Streaming Data Pipelines on Kubernetes

Cloudflow enables you to quickly develop, orchestrate, and operate distributed streaming applications on Kubernetes. With Cloudflow, streaming applications are comprised of small composable components wired together with schema-based contracts. Cloudflow can dramatically accelerate streaming application development—​reducing the time required to create, package, and deploy—​from weeks to hours.

With its powerful abstractions, Cloudflow allows you to easily define the most complex streaming applications:

  • Develop: Focus only on business logic, leave the boilerplate to us.

  • Build: We provide a rich development kit for going from business logic to a deployable application.

  • Deploy: Cloudflow comes with Kubernetes extensions for the cluster and the client to deploy your distributed system with a single command.

Cloudflow integrates with popular streaming engines like Akka, Spark and Flink. It also comes with a powerful CLI tool to easily manage, scale and configure streaming applications at runtime.
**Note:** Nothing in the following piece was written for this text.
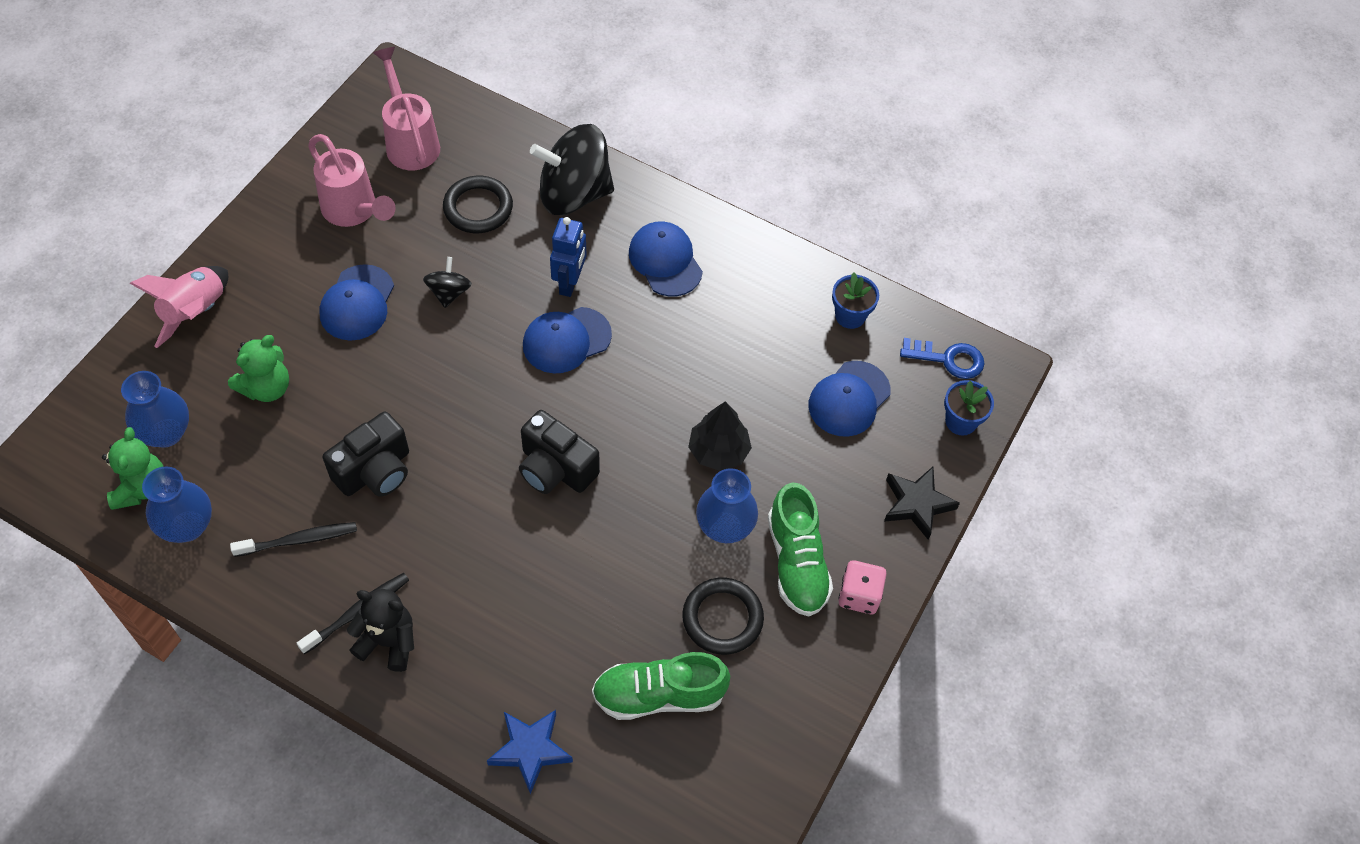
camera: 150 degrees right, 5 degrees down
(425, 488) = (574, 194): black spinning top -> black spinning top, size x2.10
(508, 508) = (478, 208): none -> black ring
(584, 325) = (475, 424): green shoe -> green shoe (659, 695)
In a nutshell, Cloudflow is an application development toolkit composed of:

  • A definition for Streamlet, the core component model in Cloudflow.

  • An extensible runtime for Streamlet(s) and out-of-the-box implementations for popular streaming runtimes, like Spark’s Structured Streaming, Flink, and Akka.

  • A Streamlet composition model driven by a blueprint definition.

  • A sandbox local execution mode that accelerates the development and testing of your applications without requiring a cluster.

  • A set of sbt plugins that are able to package your application into deployable units.

  • The Cloudflow operator, a Kubernetes operator that manages the application lifecycle on Kubernetes.

  • A CLI, in the form of a kubectl plugin, that facilitates manual, scripted, and automated (CI/CD) management of the application.